## REQUIRED WORK
#1 In the interview excerpt, which time signature did Michael translate Radiohead tracks from, and into which one?
#2 Print the stretch of the interview excerpt from "Ras I Ray: Once" through "translation into reggae?".

## PAGE TEXT
▶
Buford: I think Dub Side was the first idea in itself, it was just an idea that Lem had. From then they just, we just went through everyone to decide. It’s almost like a mathematical equation.
Jennifer: It’s more about the lyrics too, they wanted something that had meaningful lyrics.
Ras I Ray: Once you do something like Dub Side then you have to actually top it or come close....
ILM: Once you decided on those artists, how do you approach the translation into reggae?
Buford: Michael worked hard to translate Radiohead tracks that were in 7/4 into 4/4. It takes a lot of work, a lot of arranging.
ILM: What do you think makes a good cover?
Menny More: I think reggae can make any cover sound good, that’s been done since the beginning of time. Reggae is a music that will accept it. If somebody tries to cover R&B in R&B then it’s different, to me at least. Reggae music is the music that attracts everybody. It’s one of the simplest forms of music, with four beats in a bar. The music itself was founded on unity, it was a type of music that people would sing for liberation, you know what I mean? They sang for personal inner strength and things like that. Reggae is the music that stopped the apartheid movement. Reggae is the music for all.
ILM: As you've already mentioned, your first three albums bought a new audience to reggae music. How do you maintain the traditions and roots of reggae for the original fans and at the same time, open things up to new audiences?
Ras I Ray: I guess that’s the magic that’s involved in it. It’s almost difficult to explain. Basically I mean, just the way that reggae is constructed, it has this science behind it – the way it’s mixed, the way it’s recorded and even the way it’s played. For some reggae bands it doesn’t work, it’s just that something isn’t there, but when you have it, you have it and I think that’s what Easy Star has been able to capture, that magic of being able to maintain the roots. Like you said, the core reggae fans can still identify with it, but we still leave enough space so it has a mass appeal. I’m trying to find the words to explain it and I can’t but it’s been happening for us, we’ve been fortunate to be able to capture that and to not lose it.
◀
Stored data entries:
▶
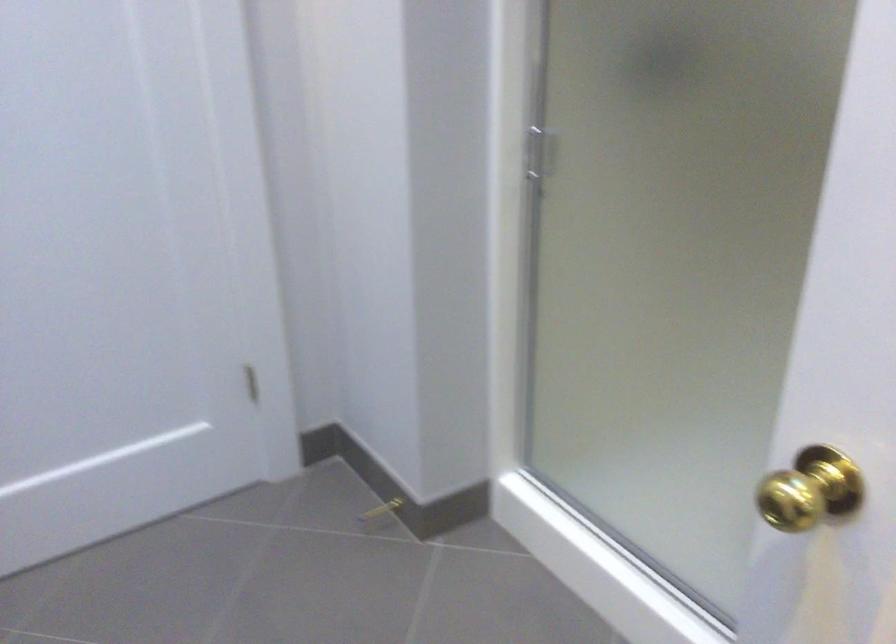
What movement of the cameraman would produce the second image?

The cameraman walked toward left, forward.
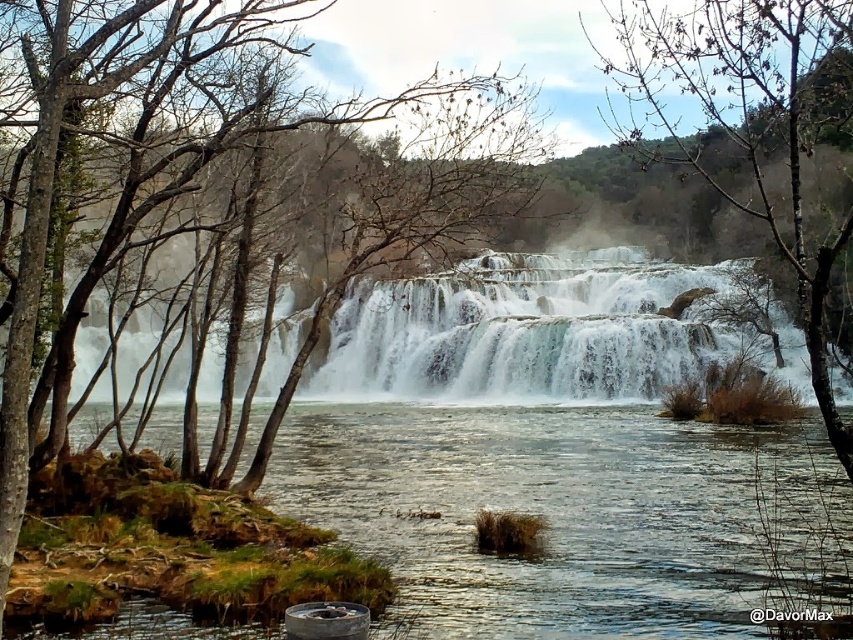
Question: Which point is farther to the camera?

Choices:
 (A) (573, 428)
 (B) (796, 243)

Answer: (A)

Question: Can you confirm if clear water at center is thinner than bare branches at center?

Choices:
 (A) no
 (B) yes

Answer: (A)

Question: Is clear water at center positioned before white frothy water at center?

Choices:
 (A) no
 (B) yes

Answer: (B)

Question: Which object appears farthest from the camera in this image?

Choices:
 (A) bare branches at center
 (B) white frothy water at center
 (C) clear water at center

Answer: (B)

Question: Is bare branches at center to the left of brown bark tree at left from the viewer's perspective?

Choices:
 (A) no
 (B) yes

Answer: (A)

Question: Among these objects, which one is nearest to the camera?

Choices:
 (A) clear water at center
 (B) white frothy water at center

Answer: (A)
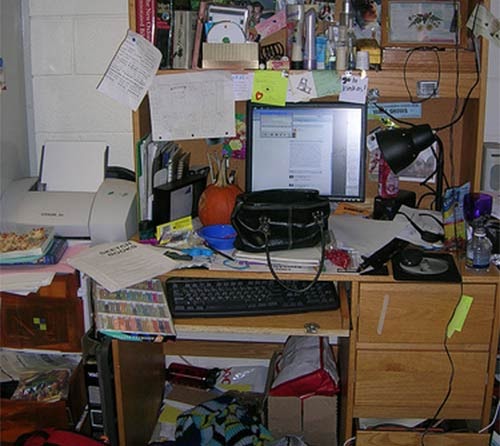
The image size is (500, 446). Identify the location of fax machine. (112, 201).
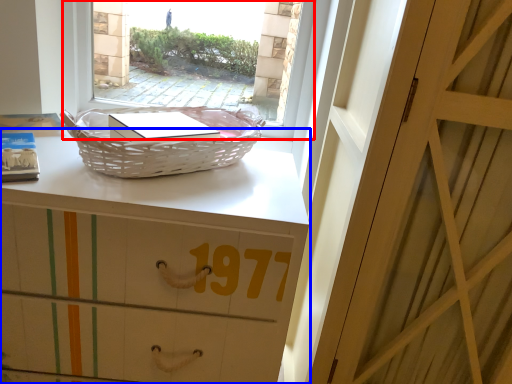
Question: Which of the following is the closest to the observer, window (highlighted by a red box) or desk (highlighted by a blue box)?

Choices:
 (A) window
 (B) desk

Answer: (B)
◀
## SOLUTIONS TO THE TASKS
#1 From 7/4 into 4/4.

#2
Ras I Ray: Once you do something like Dub Side then you have to actually top it or come close....
ILM: Once you decided on those artists, how do you approach the translation into reggae?